(Collected data)
***

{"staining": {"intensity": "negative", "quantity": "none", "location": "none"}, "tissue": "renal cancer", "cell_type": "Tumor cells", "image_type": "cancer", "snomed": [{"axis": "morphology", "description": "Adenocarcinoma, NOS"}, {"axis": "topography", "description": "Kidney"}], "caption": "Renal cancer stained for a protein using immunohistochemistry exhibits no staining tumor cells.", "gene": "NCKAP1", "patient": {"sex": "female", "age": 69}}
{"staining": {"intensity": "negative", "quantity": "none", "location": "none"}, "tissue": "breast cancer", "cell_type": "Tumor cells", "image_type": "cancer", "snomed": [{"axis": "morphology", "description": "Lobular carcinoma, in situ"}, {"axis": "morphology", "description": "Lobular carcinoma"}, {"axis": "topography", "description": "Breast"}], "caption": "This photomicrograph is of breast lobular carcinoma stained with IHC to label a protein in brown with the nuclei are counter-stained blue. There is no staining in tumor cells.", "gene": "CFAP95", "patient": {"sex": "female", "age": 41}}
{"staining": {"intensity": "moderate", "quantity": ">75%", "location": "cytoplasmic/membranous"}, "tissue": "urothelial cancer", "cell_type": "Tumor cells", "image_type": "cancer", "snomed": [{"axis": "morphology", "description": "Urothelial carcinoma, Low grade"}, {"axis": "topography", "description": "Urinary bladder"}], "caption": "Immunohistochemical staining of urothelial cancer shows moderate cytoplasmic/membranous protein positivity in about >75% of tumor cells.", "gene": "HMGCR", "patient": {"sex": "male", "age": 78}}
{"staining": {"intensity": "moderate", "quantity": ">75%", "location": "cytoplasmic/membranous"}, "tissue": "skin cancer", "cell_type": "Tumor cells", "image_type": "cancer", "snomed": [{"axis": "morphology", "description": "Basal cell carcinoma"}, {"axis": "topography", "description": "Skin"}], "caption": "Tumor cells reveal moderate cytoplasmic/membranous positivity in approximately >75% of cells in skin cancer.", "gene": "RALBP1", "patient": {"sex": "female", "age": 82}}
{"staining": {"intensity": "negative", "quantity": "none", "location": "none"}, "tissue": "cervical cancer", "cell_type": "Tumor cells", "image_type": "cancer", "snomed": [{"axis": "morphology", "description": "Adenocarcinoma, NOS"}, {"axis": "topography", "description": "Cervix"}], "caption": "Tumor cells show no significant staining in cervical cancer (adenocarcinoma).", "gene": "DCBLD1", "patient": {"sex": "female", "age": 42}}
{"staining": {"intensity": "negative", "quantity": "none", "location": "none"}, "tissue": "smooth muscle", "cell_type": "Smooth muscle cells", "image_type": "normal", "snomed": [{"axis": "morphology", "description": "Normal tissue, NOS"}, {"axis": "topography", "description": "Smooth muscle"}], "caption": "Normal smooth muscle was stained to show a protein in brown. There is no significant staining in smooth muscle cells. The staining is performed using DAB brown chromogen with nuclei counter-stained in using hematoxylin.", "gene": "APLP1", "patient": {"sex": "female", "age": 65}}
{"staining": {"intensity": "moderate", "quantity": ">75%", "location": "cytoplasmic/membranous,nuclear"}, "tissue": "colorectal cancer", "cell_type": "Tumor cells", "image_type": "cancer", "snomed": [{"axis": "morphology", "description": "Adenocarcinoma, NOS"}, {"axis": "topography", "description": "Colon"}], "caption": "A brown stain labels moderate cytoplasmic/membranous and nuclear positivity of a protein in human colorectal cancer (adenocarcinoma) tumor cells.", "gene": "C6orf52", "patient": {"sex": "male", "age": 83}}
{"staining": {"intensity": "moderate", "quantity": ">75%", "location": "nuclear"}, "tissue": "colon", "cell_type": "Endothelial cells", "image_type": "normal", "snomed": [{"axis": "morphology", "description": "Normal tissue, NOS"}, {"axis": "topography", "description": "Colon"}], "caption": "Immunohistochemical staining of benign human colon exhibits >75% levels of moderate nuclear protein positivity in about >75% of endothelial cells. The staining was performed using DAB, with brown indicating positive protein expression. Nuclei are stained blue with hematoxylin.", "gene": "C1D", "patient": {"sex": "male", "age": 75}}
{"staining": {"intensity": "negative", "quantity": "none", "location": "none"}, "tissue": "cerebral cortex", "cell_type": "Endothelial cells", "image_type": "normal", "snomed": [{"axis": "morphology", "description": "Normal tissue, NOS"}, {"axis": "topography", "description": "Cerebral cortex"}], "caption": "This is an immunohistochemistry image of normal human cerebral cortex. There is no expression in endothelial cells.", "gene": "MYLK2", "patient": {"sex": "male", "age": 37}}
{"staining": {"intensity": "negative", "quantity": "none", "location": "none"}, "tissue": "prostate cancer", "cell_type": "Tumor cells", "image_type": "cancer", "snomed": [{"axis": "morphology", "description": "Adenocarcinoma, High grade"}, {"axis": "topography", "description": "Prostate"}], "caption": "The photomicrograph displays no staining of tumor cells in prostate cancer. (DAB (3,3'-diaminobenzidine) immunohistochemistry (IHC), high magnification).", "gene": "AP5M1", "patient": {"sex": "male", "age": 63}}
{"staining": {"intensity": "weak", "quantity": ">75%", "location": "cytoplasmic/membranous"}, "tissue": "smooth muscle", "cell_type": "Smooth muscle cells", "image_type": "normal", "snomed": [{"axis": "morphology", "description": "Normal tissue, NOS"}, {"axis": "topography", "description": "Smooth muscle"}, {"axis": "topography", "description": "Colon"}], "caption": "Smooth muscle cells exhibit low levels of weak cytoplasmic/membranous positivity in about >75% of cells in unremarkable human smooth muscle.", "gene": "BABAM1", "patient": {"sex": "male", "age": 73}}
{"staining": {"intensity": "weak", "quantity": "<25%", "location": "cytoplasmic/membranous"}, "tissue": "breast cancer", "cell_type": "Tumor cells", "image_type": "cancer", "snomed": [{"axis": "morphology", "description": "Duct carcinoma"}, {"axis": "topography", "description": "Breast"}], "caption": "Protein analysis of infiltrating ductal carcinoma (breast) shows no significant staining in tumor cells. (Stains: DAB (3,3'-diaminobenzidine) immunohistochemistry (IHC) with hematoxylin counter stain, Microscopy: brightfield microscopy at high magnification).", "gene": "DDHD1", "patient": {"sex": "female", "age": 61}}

***

WORK REQUEST »
Copy the data above in its entirety, exactly as given.

ANSWER FOR THE TASK »
{"staining": {"intensity": "negative", "quantity": "none", "location": "none"}, "tissue": "renal cancer", "cell_type": "Tumor cells", "image_type": "cancer", "snomed": [{"axis": "morphology", "description": "Adenocarcinoma, NOS"}, {"axis": "topography", "description": "Kidney"}], "caption": "Renal cancer stained for a protein using immunohistochemistry exhibits no staining tumor cells.", "gene": "NCKAP1", "patient": {"sex": "female", "age": 69}}
{"staining": {"intensity": "negative", "quantity": "none", "location": "none"}, "tissue": "breast cancer", "cell_type": "Tumor cells", "image_type": "cancer", "snomed": [{"axis": "morphology", "description": "Lobular carcinoma, in situ"}, {"axis": "morphology", "description": "Lobular carcinoma"}, {"axis": "topography", "description": "Breast"}], "caption": "This photomicrograph is of breast lobular carcinoma stained with IHC to label a protein in brown with the nuclei are counter-stained blue. There is no staining in tumor cells.", "gene": "CFAP95", "patient": {"sex": "female", "age": 41}}
{"staining": {"intensity": "moderate", "quantity": ">75%", "location": "cytoplasmic/membranous"}, "tissue": "urothelial cancer", "cell_type": "Tumor cells", "image_type": "cancer", "snomed": [{"axis": "morphology", "description": "Urothelial carcinoma, Low grade"}, {"axis": "topography", "description": "Urinary bladder"}], "caption": "Immunohistochemical staining of urothelial cancer shows moderate cytoplasmic/membranous protein positivity in about >75% of tumor cells.", "gene": "HMGCR", "patient": {"sex": "male", "age": 78}}
{"staining": {"intensity": "moderate", "quantity": ">75%", "location": "cytoplasmic/membranous"}, "tissue": "skin cancer", "cell_type": "Tumor cells", "image_type": "cancer", "snomed": [{"axis": "morphology", "description": "Basal cell carcinoma"}, {"axis": "topography", "description": "Skin"}], "caption": "Tumor cells reveal moderate cytoplasmic/membranous positivity in approximately >75% of cells in skin cancer.", "gene": "RALBP1", "patient": {"sex": "female", "age": 82}}
{"staining": {"intensity": "negative", "quantity": "none", "location": "none"}, "tissue": "cervical cancer", "cell_type": "Tumor cells", "image_type": "cancer", "snomed": [{"axis": "morphology", "description": "Adenocarcinoma, NOS"}, {"axis": "topography", "description": "Cervix"}], "caption": "Tumor cells show no significant staining in cervical cancer (adenocarcinoma).", "gene": "DCBLD1", "patient": {"sex": "female", "age": 42}}
{"staining": {"intensity": "negative", "quantity": "none", "location": "none"}, "tissue": "smooth muscle", "cell_type": "Smooth muscle cells", "image_type": "normal", "snomed": [{"axis": "morphology", "description": "Normal tissue, NOS"}, {"axis": "topography", "description": "Smooth muscle"}], "caption": "Normal smooth muscle was stained to show a protein in brown. There is no significant staining in smooth muscle cells. The staining is performed using DAB brown chromogen with nuclei counter-stained in using hematoxylin.", "gene": "APLP1", "patient": {"sex": "female", "age": 65}}
{"staining": {"intensity": "moderate", "quantity": ">75%", "location": "cytoplasmic/membranous,nuclear"}, "tissue": "colorectal cancer", "cell_type": "Tumor cells", "image_type": "cancer", "snomed": [{"axis": "morphology", "description": "Adenocarcinoma, NOS"}, {"axis": "topography", "description": "Colon"}], "caption": "A brown stain labels moderate cytoplasmic/membranous and nuclear positivity of a protein in human colorectal cancer (adenocarcinoma) tumor cells.", "gene": "C6orf52", "patient": {"sex": "male", "age": 83}}
{"staining": {"intensity": "moderate", "quantity": ">75%", "location": "nuclear"}, "tissue": "colon", "cell_type": "Endothelial cells", "image_type": "normal", "snomed": [{"axis": "morphology", "description": "Normal tissue, NOS"}, {"axis": "topography", "description": "Colon"}], "caption": "Immunohistochemical staining of benign human colon exhibits >75% levels of moderate nuclear protein positivity in about >75% of endothelial cells. The staining was performed using DAB, with brown indicating positive protein expression. Nuclei are stained blue with hematoxylin.", "gene": "C1D", "patient": {"sex": "male", "age": 75}}
{"staining": {"intensity": "negative", "quantity": "none", "location": "none"}, "tissue": "cerebral cortex", "cell_type": "Endothelial cells", "image_type": "normal", "snomed": [{"axis": "morphology", "description": "Normal tissue, NOS"}, {"axis": "topography", "description": "Cerebral cortex"}], "caption": "This is an immunohistochemistry image of normal human cerebral cortex. There is no expression in endothelial cells.", "gene": "MYLK2", "patient": {"sex": "male", "age": 37}}
{"staining": {"intensity": "negative", "quantity": "none", "location": "none"}, "tissue": "prostate cancer", "cell_type": "Tumor cells", "image_type": "cancer", "snomed": [{"axis": "morphology", "description": "Adenocarcinoma, High grade"}, {"axis": "topography", "description": "Prostate"}], "caption": "The photomicrograph displays no staining of tumor cells in prostate cancer. (DAB (3,3'-diaminobenzidine) immunohistochemistry (IHC), high magnification).", "gene": "AP5M1", "patient": {"sex": "male", "age": 63}}
{"staining": {"intensity": "weak", "quantity": ">75%", "location": "cytoplasmic/membranous"}, "tissue": "smooth muscle", "cell_type": "Smooth muscle cells", "image_type": "normal", "snomed": [{"axis": "morphology", "description": "Normal tissue, NOS"}, {"axis": "topography", "description": "Smooth muscle"}, {"axis": "topography", "description": "Colon"}], "caption": "Smooth muscle cells exhibit low levels of weak cytoplasmic/membranous positivity in about >75% of cells in unremarkable human smooth muscle.", "gene": "BABAM1", "patient": {"sex": "male", "age": 73}}
{"staining": {"intensity": "weak", "quantity": "<25%", "location": "cytoplasmic/membranous"}, "tissue": "breast cancer", "cell_type": "Tumor cells", "image_type": "cancer", "snomed": [{"axis": "morphology", "description": "Duct carcinoma"}, {"axis": "topography", "description": "Breast"}], "caption": "Protein analysis of infiltrating ductal carcinoma (breast) shows no significant staining in tumor cells. (Stains: DAB (3,3'-diaminobenzidine) immunohistochemistry (IHC) with hematoxylin counter stain, Microscopy: brightfield microscopy at high magnification).", "gene": "DDHD1", "patient": {"sex": "female", "age": 61}}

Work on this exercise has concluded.